- [GOAL OF THE EXERCISE] The lines to return are those below that contain the word "street".

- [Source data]
>>>

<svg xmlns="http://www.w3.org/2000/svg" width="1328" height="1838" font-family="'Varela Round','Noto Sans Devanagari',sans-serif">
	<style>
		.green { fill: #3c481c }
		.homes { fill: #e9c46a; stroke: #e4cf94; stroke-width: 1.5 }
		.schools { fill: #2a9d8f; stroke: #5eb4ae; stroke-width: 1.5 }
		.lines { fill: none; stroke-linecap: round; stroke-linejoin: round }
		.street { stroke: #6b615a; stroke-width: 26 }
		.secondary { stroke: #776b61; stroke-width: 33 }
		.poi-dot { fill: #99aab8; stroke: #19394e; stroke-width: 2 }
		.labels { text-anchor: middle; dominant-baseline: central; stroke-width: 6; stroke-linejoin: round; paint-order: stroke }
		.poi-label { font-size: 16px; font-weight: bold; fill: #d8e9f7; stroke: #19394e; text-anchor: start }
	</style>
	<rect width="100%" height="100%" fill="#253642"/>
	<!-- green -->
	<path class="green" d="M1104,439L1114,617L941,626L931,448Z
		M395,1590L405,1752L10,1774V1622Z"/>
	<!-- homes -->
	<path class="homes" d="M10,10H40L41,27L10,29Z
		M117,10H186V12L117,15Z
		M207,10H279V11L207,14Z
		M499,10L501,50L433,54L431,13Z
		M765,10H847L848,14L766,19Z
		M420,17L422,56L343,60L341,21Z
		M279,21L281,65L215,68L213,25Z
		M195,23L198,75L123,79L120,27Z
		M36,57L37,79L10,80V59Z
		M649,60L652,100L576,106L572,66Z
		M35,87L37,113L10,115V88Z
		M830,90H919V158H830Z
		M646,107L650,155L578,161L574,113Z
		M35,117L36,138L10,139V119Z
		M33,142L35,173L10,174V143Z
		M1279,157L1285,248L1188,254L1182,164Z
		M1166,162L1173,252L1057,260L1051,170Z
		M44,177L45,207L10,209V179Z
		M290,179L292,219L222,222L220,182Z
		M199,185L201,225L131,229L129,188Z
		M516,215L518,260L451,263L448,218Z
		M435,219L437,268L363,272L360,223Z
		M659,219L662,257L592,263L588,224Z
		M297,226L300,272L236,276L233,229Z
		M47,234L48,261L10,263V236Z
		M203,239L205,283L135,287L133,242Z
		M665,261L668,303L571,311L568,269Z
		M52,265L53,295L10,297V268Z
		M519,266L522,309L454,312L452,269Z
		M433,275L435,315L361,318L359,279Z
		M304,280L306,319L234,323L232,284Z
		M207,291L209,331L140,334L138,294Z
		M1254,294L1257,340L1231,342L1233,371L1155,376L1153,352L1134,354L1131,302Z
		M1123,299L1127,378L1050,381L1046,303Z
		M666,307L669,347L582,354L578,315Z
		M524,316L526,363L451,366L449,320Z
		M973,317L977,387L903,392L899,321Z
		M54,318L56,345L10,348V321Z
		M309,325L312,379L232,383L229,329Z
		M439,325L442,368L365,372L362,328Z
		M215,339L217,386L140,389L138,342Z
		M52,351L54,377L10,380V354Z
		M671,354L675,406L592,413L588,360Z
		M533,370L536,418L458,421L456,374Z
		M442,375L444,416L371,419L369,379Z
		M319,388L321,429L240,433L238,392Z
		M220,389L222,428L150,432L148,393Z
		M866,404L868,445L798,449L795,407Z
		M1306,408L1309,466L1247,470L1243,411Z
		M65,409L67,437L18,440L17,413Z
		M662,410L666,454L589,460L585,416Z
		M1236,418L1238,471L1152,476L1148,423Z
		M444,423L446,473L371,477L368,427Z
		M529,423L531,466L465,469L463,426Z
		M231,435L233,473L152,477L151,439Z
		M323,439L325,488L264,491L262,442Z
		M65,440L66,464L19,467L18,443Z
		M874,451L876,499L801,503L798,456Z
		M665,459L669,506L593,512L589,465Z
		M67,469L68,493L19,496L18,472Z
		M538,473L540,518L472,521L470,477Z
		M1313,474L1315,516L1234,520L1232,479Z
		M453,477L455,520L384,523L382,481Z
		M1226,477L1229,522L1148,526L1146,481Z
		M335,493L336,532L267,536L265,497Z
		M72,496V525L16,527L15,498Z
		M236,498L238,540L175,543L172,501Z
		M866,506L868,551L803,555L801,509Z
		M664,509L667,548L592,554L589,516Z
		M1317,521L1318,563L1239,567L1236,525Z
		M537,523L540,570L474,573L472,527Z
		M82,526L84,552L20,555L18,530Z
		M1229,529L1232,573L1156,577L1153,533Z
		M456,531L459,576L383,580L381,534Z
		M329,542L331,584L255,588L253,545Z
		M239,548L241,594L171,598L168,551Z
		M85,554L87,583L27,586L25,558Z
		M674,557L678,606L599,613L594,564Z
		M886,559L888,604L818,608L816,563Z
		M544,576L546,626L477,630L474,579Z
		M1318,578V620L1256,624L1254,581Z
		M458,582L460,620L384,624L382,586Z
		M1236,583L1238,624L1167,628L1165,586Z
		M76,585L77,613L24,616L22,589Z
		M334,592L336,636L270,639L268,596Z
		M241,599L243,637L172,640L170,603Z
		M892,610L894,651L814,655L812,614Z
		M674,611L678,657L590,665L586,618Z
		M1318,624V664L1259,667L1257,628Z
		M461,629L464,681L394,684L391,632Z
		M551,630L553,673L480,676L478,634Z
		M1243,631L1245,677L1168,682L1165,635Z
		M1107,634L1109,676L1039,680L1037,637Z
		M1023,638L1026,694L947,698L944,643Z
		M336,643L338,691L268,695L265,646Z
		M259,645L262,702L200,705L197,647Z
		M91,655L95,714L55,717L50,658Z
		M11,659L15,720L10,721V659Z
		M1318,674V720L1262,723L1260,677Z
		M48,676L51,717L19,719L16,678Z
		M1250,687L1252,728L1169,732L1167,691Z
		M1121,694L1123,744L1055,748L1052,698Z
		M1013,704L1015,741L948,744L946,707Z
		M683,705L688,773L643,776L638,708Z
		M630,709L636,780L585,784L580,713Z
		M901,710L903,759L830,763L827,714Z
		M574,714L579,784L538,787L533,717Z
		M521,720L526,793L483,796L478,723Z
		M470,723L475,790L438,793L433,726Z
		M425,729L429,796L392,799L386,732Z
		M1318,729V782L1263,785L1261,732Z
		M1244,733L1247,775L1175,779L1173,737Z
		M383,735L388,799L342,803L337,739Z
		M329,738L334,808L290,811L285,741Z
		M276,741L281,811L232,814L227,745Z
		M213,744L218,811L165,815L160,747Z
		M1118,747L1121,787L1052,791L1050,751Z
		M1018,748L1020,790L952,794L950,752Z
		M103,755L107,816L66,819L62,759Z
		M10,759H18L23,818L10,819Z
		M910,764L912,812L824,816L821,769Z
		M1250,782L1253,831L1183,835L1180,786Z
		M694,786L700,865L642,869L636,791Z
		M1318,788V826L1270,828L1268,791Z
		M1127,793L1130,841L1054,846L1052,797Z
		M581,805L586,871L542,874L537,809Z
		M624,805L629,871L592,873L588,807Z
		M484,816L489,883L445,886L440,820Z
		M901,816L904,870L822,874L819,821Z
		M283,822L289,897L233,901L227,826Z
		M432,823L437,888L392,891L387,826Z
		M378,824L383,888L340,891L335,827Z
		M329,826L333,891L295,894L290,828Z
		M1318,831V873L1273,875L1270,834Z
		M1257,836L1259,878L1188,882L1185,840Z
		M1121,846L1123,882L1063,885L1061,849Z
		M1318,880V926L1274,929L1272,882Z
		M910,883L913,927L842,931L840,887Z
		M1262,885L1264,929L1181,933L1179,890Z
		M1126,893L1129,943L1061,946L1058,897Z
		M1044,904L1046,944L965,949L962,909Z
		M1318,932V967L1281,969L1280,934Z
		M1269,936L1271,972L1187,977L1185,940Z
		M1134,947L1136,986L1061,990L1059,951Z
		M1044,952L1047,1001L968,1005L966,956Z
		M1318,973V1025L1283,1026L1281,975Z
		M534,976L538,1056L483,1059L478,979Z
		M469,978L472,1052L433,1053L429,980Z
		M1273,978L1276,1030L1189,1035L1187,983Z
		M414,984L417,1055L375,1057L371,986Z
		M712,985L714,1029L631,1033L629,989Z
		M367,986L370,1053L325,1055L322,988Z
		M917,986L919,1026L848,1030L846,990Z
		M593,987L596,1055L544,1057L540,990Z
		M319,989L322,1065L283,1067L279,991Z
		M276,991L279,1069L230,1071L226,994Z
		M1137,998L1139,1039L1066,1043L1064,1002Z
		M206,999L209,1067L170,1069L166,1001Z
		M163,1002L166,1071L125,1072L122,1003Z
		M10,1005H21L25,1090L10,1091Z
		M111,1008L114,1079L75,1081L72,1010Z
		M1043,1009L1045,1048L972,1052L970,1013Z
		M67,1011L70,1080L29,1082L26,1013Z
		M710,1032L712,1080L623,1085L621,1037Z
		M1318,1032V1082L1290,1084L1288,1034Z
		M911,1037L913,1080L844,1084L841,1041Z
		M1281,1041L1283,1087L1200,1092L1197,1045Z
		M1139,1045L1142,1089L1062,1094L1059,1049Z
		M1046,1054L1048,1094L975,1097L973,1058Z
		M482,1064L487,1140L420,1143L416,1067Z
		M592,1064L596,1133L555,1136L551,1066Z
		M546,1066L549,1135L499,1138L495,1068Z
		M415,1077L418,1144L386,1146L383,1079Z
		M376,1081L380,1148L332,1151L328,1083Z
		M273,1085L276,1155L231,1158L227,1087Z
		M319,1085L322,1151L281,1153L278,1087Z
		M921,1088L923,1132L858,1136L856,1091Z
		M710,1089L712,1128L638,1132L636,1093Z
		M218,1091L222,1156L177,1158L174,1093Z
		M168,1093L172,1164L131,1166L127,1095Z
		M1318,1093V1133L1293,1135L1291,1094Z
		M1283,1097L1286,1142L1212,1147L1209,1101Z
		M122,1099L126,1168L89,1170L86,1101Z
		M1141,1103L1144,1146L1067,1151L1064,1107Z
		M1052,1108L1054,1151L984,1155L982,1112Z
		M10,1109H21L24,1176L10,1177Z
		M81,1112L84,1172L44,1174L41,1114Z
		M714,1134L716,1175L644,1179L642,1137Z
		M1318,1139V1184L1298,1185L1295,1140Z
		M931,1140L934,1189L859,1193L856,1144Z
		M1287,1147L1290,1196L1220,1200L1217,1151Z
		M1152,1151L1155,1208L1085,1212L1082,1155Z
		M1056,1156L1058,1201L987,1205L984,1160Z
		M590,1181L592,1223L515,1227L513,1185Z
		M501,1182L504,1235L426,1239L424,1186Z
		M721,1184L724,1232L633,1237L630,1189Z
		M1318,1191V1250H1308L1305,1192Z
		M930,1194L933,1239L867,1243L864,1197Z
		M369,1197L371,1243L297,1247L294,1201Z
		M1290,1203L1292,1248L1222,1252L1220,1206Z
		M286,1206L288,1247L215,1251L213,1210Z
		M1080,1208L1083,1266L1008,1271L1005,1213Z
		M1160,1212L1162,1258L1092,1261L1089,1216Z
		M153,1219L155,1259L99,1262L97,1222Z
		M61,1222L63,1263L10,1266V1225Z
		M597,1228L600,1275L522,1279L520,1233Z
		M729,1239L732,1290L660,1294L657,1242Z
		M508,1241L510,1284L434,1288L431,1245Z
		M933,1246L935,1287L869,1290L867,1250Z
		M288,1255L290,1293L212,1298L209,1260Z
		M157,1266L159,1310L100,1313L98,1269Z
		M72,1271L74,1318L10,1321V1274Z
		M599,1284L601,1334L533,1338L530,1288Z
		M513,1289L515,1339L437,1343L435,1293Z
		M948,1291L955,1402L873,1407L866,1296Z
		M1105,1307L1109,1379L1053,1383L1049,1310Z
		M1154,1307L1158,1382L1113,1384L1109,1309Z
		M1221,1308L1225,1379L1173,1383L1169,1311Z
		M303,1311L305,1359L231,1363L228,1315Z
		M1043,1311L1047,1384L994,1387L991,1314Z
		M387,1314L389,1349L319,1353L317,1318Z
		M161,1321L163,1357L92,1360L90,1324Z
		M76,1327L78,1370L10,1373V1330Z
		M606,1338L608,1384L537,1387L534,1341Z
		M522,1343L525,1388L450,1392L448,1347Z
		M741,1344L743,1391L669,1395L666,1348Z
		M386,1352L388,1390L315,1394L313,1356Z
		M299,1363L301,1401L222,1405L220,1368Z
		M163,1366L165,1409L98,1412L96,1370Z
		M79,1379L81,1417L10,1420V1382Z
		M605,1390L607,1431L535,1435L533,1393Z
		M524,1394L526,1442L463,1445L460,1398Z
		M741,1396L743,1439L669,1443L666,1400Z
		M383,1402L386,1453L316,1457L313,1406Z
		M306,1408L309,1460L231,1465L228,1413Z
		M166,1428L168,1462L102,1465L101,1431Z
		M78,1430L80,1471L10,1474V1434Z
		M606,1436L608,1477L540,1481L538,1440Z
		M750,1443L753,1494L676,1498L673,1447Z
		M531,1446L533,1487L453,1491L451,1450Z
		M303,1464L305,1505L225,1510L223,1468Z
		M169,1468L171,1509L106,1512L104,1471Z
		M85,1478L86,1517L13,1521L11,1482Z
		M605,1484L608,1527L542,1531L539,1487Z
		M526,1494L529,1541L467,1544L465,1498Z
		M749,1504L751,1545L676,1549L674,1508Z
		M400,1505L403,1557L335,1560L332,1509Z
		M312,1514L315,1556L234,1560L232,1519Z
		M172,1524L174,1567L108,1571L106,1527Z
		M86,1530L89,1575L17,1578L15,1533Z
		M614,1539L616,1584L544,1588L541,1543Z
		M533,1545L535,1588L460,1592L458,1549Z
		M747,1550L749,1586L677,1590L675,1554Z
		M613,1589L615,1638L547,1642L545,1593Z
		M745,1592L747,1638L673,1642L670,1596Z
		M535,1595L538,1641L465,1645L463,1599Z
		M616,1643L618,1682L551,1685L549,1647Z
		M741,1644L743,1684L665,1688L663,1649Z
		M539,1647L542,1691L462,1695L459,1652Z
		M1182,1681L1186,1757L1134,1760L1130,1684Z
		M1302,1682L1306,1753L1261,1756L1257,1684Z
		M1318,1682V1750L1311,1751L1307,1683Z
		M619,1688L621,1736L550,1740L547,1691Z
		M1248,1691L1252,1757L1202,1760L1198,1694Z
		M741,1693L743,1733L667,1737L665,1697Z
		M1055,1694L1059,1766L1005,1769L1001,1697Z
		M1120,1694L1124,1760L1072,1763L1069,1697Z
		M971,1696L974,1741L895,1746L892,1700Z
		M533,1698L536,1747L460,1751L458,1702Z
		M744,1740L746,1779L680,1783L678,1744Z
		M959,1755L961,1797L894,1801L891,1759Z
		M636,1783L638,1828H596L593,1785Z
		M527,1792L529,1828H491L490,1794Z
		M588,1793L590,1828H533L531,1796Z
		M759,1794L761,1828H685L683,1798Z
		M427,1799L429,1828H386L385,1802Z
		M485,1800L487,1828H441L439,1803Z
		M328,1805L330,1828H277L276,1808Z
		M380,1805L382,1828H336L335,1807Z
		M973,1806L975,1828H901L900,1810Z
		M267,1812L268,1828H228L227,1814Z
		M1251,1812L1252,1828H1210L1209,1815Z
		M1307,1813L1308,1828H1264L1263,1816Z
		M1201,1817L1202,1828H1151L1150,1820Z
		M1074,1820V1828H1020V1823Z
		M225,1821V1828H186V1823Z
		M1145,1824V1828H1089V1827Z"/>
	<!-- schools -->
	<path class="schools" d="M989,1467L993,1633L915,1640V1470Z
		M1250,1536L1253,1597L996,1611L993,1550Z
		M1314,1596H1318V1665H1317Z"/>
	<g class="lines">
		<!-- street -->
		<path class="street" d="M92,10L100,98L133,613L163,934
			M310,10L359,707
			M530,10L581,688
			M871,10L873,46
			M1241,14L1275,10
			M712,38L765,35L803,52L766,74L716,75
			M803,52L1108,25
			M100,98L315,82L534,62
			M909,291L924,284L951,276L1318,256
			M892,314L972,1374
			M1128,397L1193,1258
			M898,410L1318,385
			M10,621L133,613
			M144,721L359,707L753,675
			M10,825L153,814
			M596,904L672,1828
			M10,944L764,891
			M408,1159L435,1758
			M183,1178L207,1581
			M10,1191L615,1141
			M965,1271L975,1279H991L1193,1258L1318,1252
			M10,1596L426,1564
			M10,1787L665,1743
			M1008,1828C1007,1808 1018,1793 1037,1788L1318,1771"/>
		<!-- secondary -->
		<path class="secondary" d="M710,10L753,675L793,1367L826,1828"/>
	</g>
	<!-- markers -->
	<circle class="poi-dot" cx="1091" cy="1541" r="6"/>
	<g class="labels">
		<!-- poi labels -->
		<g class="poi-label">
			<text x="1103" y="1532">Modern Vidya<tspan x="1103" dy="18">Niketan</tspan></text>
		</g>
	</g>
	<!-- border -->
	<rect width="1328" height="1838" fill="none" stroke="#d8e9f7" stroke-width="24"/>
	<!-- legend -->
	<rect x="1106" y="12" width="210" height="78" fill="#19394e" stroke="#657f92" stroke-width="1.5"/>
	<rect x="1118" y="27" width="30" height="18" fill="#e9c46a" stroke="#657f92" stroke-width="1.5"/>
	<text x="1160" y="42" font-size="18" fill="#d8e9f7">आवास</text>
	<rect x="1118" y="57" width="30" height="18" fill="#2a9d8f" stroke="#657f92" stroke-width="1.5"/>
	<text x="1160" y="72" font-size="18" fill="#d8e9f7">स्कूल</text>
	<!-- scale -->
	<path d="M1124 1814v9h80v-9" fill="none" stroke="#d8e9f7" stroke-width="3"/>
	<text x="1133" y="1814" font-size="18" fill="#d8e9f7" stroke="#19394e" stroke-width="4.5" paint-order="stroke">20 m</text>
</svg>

<<<

- [SOLVED PROBLEM]
		.street { stroke: #6b615a; stroke-width: 26 }
		<!-- street -->
		<path class="street" d="M92,10L100,98L133,613L163,934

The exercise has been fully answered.